Another platform working to address bias in voice recognition tech is Mozilla Common Voice. The team’s work centers around creating a crowdsourced dataset that lets anyone contribute their voice to help train voice AI in the future. “It’s disempowering that many people have to mask their accent or speak in a second language to interact and engage with most commercial voice recognition tools,” says Hillary Juma, Common Voice’s Community Manager. Since the project’s launch in 2017, it has grown to incorporate over 80 languages, most recently expanding to cover more African languages.

“Some native African languages that we’ve launched for voice data collection include Bassa, Kiswahili, Kinyarwanda and Luganda,” says Hillary. “There are also new languages in the process of being launched through the efforts of Common Voice contributors and language communities, including Igbo, Twi and Somali.”

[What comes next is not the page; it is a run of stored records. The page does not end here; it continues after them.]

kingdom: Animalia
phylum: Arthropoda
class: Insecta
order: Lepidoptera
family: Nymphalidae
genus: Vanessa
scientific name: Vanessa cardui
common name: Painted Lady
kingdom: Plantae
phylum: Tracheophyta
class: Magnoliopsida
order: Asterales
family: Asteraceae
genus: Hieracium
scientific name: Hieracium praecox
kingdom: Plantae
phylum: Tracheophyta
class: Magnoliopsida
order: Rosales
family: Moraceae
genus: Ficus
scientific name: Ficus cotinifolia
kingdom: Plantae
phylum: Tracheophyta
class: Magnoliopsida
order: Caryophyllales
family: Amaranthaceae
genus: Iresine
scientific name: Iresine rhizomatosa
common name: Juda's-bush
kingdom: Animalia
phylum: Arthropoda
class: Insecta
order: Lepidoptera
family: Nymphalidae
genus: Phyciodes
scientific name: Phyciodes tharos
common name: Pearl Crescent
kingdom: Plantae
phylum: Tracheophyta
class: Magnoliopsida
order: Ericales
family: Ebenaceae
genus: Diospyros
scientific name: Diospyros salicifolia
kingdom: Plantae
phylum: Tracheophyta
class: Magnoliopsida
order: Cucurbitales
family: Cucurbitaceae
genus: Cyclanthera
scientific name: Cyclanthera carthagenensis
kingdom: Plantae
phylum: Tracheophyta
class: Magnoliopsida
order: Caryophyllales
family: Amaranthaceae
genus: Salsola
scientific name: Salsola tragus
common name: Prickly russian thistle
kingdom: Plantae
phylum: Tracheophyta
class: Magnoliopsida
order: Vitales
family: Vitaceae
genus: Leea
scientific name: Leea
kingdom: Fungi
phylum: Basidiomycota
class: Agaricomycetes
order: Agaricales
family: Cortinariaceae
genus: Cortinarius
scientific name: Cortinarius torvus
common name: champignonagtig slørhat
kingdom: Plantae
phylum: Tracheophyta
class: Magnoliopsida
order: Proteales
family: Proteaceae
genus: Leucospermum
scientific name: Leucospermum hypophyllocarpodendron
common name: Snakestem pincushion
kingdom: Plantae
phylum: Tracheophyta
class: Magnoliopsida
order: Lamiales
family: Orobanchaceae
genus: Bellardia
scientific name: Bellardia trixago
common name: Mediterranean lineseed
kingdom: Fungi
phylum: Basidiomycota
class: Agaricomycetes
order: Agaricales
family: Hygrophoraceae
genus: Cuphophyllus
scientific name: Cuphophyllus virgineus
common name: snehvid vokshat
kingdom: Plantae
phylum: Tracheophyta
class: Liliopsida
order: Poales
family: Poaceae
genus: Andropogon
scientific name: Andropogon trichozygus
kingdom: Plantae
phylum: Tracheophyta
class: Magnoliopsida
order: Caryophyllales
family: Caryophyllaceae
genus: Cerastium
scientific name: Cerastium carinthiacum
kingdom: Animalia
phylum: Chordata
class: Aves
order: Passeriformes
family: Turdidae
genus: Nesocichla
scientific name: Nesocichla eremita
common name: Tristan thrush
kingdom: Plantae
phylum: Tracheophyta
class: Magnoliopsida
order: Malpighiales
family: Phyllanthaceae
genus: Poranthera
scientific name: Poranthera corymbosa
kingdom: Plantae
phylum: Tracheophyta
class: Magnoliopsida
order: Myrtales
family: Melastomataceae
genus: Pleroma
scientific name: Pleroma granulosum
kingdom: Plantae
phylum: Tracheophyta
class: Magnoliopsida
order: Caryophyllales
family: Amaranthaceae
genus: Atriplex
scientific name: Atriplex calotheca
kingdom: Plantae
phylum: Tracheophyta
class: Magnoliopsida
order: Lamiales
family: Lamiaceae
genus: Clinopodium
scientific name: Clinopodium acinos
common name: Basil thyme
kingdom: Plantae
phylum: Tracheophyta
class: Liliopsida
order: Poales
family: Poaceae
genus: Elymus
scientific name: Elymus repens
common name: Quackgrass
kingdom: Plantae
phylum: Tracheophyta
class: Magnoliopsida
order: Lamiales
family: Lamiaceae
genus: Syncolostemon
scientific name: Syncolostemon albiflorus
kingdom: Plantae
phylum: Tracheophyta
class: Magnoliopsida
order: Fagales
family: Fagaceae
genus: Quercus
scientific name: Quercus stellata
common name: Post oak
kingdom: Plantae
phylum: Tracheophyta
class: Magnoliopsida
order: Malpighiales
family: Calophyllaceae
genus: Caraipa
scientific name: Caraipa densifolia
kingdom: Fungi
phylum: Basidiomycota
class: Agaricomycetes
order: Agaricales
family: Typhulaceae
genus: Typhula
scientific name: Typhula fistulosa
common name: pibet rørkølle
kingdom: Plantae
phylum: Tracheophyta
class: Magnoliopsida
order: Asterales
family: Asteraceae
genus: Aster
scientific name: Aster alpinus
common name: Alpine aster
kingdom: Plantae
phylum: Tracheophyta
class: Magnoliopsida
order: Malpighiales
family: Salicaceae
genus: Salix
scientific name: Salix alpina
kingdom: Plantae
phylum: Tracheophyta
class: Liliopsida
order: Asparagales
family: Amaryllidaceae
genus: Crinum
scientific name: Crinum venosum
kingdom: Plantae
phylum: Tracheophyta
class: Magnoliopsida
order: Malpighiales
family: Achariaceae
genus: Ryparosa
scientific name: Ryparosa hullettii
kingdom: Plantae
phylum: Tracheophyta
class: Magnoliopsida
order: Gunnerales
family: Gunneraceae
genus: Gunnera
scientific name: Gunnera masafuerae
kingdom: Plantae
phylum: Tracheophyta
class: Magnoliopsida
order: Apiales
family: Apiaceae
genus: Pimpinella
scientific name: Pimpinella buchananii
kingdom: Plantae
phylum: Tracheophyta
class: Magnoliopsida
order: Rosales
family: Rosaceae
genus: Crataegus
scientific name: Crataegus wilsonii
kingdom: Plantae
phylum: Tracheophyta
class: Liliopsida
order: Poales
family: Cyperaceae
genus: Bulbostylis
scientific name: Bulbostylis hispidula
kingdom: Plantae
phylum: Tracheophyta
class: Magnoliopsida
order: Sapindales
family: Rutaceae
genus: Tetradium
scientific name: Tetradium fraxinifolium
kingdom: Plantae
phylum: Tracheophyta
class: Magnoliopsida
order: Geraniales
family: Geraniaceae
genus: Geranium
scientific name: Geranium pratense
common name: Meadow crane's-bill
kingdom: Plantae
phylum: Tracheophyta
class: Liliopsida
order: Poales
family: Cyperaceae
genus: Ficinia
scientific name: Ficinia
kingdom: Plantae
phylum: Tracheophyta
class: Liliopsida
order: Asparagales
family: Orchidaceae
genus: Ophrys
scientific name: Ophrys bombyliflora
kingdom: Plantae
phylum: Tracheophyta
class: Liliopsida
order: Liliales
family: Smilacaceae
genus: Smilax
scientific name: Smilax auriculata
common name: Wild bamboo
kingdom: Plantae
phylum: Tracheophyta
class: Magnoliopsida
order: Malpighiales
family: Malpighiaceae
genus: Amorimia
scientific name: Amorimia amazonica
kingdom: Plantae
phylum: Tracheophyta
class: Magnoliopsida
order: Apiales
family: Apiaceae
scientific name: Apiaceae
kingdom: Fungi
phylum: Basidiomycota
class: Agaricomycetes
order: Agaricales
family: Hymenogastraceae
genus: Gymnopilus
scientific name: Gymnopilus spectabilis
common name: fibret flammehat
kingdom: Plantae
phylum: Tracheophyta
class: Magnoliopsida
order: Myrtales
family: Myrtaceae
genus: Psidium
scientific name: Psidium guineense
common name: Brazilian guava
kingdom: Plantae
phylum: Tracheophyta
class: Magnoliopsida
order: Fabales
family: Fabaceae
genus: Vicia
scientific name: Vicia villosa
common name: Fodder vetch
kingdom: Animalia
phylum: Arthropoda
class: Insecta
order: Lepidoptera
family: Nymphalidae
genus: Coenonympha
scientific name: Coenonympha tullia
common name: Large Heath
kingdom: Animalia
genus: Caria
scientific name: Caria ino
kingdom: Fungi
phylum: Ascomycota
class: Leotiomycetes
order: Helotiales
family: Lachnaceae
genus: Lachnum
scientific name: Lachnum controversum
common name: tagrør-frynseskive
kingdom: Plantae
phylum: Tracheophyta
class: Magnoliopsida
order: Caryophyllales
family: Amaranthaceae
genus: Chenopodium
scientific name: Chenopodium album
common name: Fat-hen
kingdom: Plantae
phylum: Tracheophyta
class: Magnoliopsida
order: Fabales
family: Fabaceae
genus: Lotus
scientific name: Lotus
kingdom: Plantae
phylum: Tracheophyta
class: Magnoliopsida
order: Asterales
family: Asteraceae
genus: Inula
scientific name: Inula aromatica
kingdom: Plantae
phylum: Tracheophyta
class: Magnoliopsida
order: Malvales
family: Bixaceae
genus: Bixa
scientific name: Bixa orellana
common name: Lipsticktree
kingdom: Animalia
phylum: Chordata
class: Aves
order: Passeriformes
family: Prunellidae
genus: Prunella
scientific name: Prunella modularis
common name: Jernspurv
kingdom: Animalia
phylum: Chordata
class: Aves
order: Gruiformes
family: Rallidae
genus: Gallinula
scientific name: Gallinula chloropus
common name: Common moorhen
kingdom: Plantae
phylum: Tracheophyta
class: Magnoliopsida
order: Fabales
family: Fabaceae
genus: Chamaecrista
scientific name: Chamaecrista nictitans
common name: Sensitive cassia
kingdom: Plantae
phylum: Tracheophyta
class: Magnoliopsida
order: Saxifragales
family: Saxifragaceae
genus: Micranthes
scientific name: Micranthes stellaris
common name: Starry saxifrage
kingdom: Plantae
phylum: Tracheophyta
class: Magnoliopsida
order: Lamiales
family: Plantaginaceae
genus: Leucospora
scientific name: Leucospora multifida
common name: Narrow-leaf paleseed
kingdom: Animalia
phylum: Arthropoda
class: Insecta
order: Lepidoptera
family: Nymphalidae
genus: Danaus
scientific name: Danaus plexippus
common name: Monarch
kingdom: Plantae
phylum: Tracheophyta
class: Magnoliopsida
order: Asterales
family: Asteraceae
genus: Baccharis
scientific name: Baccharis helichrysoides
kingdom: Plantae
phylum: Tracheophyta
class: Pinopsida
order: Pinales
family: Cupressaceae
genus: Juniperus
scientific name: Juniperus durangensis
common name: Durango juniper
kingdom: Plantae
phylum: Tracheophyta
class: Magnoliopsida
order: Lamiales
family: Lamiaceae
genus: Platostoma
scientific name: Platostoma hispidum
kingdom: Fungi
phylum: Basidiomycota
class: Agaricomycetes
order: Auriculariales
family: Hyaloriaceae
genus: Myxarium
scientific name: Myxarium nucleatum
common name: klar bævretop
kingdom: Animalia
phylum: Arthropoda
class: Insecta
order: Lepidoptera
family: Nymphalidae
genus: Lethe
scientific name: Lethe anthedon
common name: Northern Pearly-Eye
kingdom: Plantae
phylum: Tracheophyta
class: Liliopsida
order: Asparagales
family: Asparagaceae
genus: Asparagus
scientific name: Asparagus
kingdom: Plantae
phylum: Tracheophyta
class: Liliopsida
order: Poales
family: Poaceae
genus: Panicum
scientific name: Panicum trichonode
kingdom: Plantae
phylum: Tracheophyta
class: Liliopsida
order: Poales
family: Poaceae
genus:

Without support for African languages, voice assistants like Siri and Alexa leave out a large segment of the global population, and set implicit standards for who it’s acceptable to exclude when launching a voice-based product. “What language hierarchies are we reinforcing if we don’t design them for linguistic diversity?” asks Hillary.

The issue of lack of diversity in training data for voice-based computer systems is not a problem that will be solved overnight. But it’s also not one that is solely a technological problem to solve: “One of the biggest misconceptions about technology is that technical skills are the only skills that can influence a product,” says Hillary. She notes how equally important expertise around accessibility, equity, and language can be to relational skills like communication and policy-making. Projects like Dark Matters, Yoruba Name and Common Voice offer pathways to lift every voice, making sure everyone can be heard no matter how they sound.